We can use structs to group one of more fields of logical types together. For example we could represent a Point struct as:

type Point struct {
x int
y int
}


Then in order to use it we need to initialize it. There are 3 ways to initialize a struct in Go.

var c Point


This will create a local Point variable that is by default set to zero.

You can also initialize using the shorthand notation:

c := new(Point) // use of new keyword


This allocates memory for all the fields, sets each of them to their zero value and returns a pointer. (*Circle)

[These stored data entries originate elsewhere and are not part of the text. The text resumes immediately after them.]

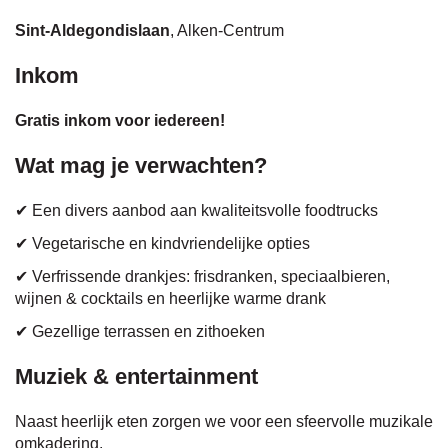
Sint-Aldegondislaan
, Alken-Centrum
Inkom
Gratis inkom voor iedereen!
Wat mag je verwachten?
✔ Een divers aanbod aan kwaliteitsvolle foodtrucks
✔ Vegetarische en kindvriendelijke opties
✔ Verfrissende drankjes: frisdranken, speciaalbieren,
wijnen & cocktails en heerlijke warme drank
✔ Gezellige terrassen en zithoeken
Muziek & entertainment
Naast heerlijk eten zorgen we voor een sfeervolle muzikale
omkadering.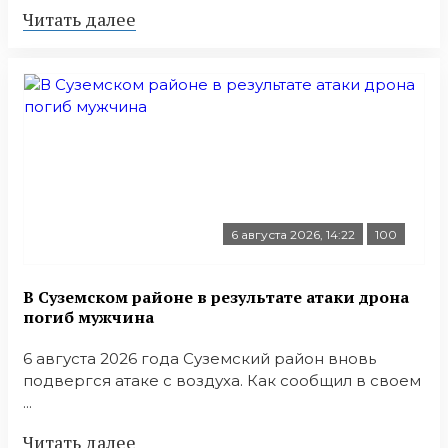
Читать далее
6 августа 2026, 14:22
100
В Суземском районе в результате атаки дрона
погиб мужчина
6 августа 2026 года Суземский район вновь
подвергся атаке с воздуха. Как сообщил в своем
...
Читать далее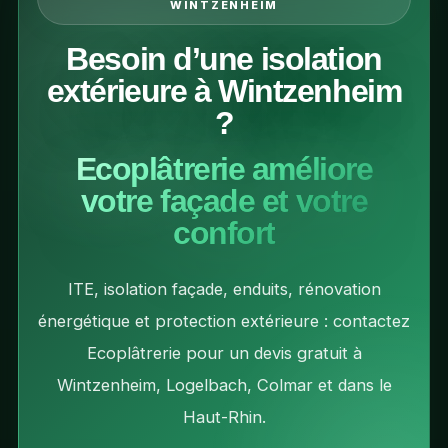
WINTZENHEIM
Besoin d’une isolation
extérieure à Wintzenheim
?
Ecoplâtrerie améliore
votre façade et votre
confort
ITE, isolation façade, enduits, rénovation
énergétique et protection extérieure : contactez
Ecoplâtrerie pour un devis gratuit à
Wintzenheim, Logelbach, Colmar et dans le
Haut-Rhin.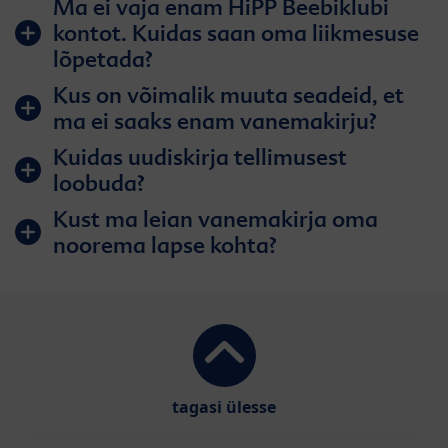
Ma ei vaja enam HiPP Beebiklubi
kontot. Kuidas saan oma liikmesuse
lõpetada?
Kus on võimalik muuta seadeid, et
ma ei saaks enam vanemakirju?
Kuidas uudiskirja tellimusest
loobuda?
Kust ma leian vanemakirja oma
noorema lapse kohta?
tagasi ülesse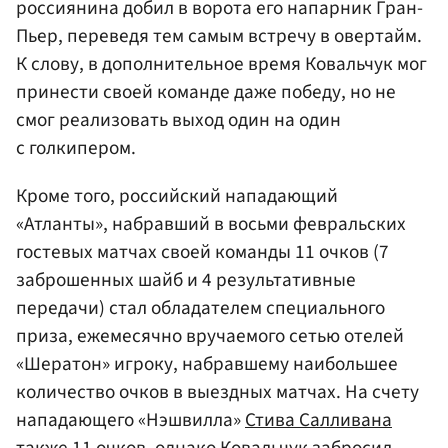
россиянина добил в ворота его напарник Гран-
Пьер, переведя тем самым встречу в овертайм.
К слову, в дополнительное время Ковальчук мог
принести своей команде даже победу, но не
смог реализовать выход один на один
с голкипером.
Кроме того, российский нападающий
«Атланты», набравший в восьми февральских
гостевых матчах своей команды 11 очков (7
заброшенных шайб и 4 результативные
передачи) стал обладателем специального
приза, ежемесячно вручаемого сетью отелей
«Шератон» игроку, набравшему наибольшее
количество очков в выездных матчах. На счету
нападающего «Нэшвилла»
Стива Салливана
также 11 очков, однако Ковальчук забросил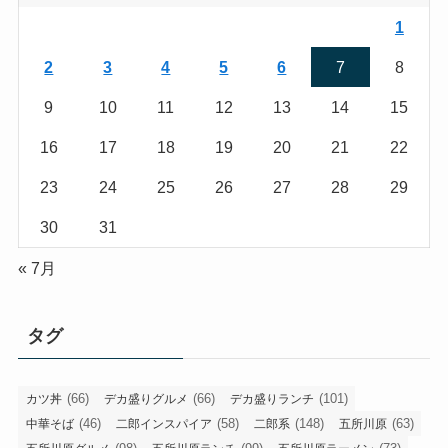
1
2
3
4
5
6
7
8
9
10
11
12
13
14
15
16
17
18
19
20
21
22
23
24
25
26
27
28
29
30
31
« 7月
タグ
(66)
(66)
(101)
カツ丼
デカ盛りグルメ
デカ盛りランチ
(46)
(58)
(148)
(63)
中華そば
二郎インスパイア
二郎系
五所川原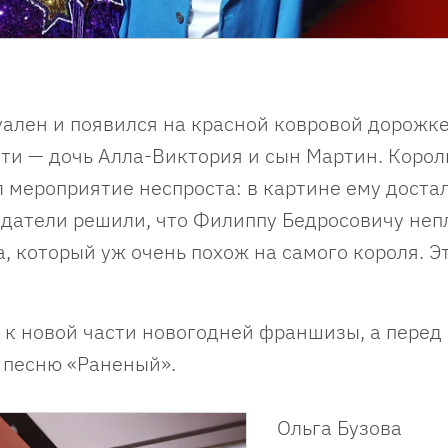
уален и появился на красной ковровой дорожк
ети — дочь Алла-Виктория и сын Мартин. Корол
 мероприятие неспроста: в картине ему доста
здатели решили, что Филиппу Бедросовичу неп
, который уж очень похож на самого короля. Э
 к новой части новогодней франшизы, а перед
а песню «Раненый».
Ольга Бузова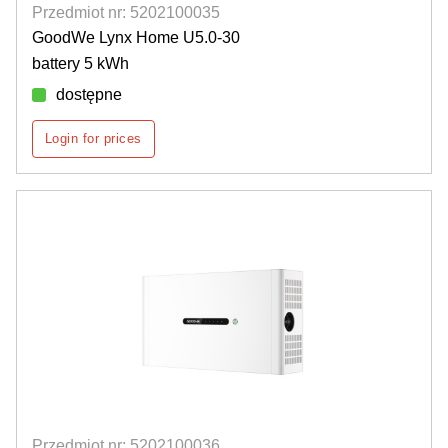
Przedmiot nr: 5202100035
GoodWe Lynx Home U5.0-30
battery 5 kWh
dostępne
Login for prices
Przedmiot nr: 5202100036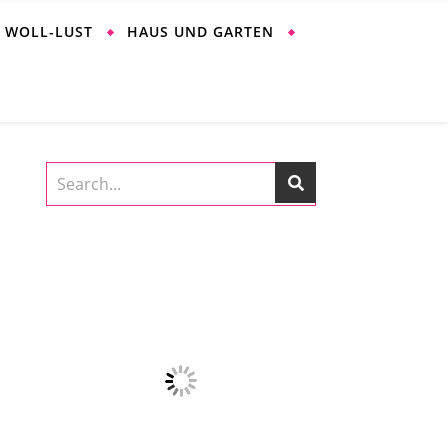
WOLL-LUST
HAUS UND GARTEN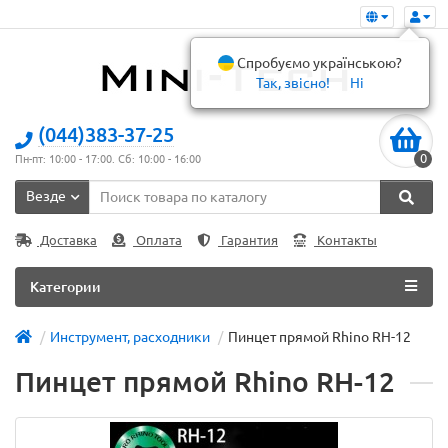
Спробуємо українською?
Так, звісно!
Ні
(044)383-37-25
0
Пн-пт: 10:00 - 17:00. Сб: 10:00 - 16:00
Везде
Доставка
Оплата
Гарантия
Контакты
Категории
Инструмент, расходники
Пинцет прямой Rhino RH-12
Пинцет прямой Rhino RH-12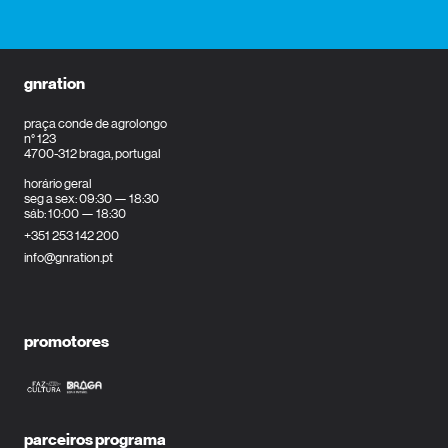
gnration
praça conde de agrolongo
n° 123
4700-312 braga, portugal
horário geral
seg a sex: 09:30 — 18:30
sáb: 10:00 — 18:30
+351 253 142 200
info@gnration.pt
promotores
parceiros programa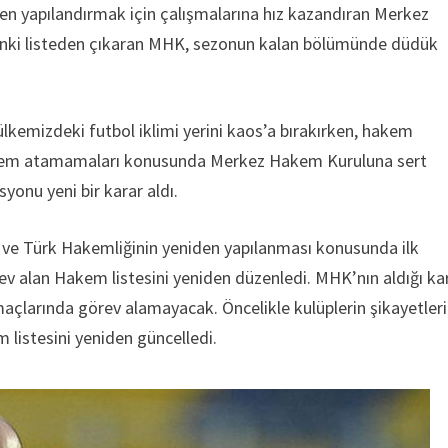
n yapılandırmak için çalışmalarına hız kazandıran Merkez
zonki listeden çıkaran MHK, sezonun kalan bölümünde düdük
 ülkemizdeki futbol iklimi yerini kaos’a bırakırken, hakem
 Hakem atamamaları konusunda Merkez Hakem Kuruluna sert
yonu yeni bir karar aldı.
ve Türk Hakemliğinin yeniden yapılanması konusunda ilk
ev alan Hakem listesini yeniden düzenledi. MHK’nın aldığı ka
larında görev alamayacak. Öncelikle kulüplerin şikayetleri
 listesini yeniden güncelledi.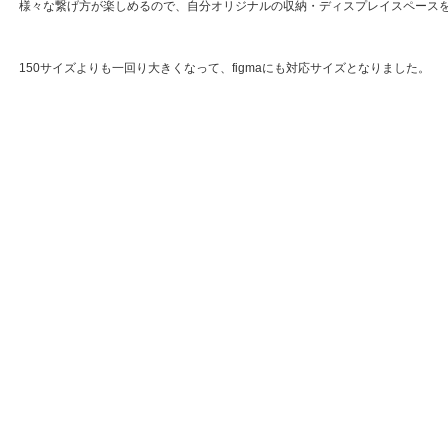
様々な繋げ方が楽しめるので、自分オリジナルの収納・ディスプレイスペース
150サイズよりも一回り大きくなって、figmaにも対応サイズとなりました。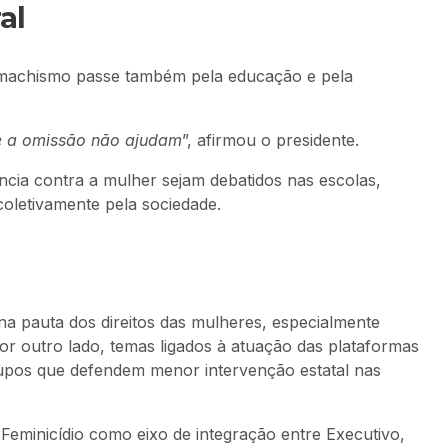
al
 machismo passe também pela educação e pela
 e a omissão não ajudam
”, afirmou o presidente.
cia contra a mulher sejam debatidos nas escolas,
oletivamente pela sociedade.
a pauta dos direitos das mulheres, especialmente
Por outro lado, temas ligados à atuação das plataformas
rupos que defendem menor intervenção estatal nas
Feminicídio como eixo de integração entre Executivo,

If you would like to initialize the fields with a different value you can do it like that:

c := Point{x: 1 , y: 2}


## Fields and Methods

Once you have a struct instance you can access its fields using the dot . operator:

fmt.PrintLn(c.x) // 1
c.x = 10
fmt.PrintLn(c.x) // 10


We can enhance the Point struct by defining a method which is a special type of function:

func (c *Point) update(x int, y int) {
c.x = x
c.y = y
}

c := Point{0, 5}
c.update(2, 3)
fmt.PrintLn(c) // {2,3}


## Interfaces

Go supports interfaces in a different way that other programming languages like Java do. Like a struct an interface is created using the type keyword, followed by a name and the keyword interface:

type Shape interface {
area() float64
}


Now in order to "implement" this interface, a type must implement the interface methods defined. For example:

type Shape interface {
area() float64
}

type Square struct {
x1, y1, x2, y2 float64
}

func (s *Square) area() float64 {
l := distance(r.x1, r.y1, r.x2, r.y2) // calculate distance between 2 points
return l * l
}


And we can use it like that:

s := Square{0, 0, 5, 5}
fmt.Println(s.area()) // 25


## Quiz time

What's the difference between a method and a function?
How can a type implement an interface in Go?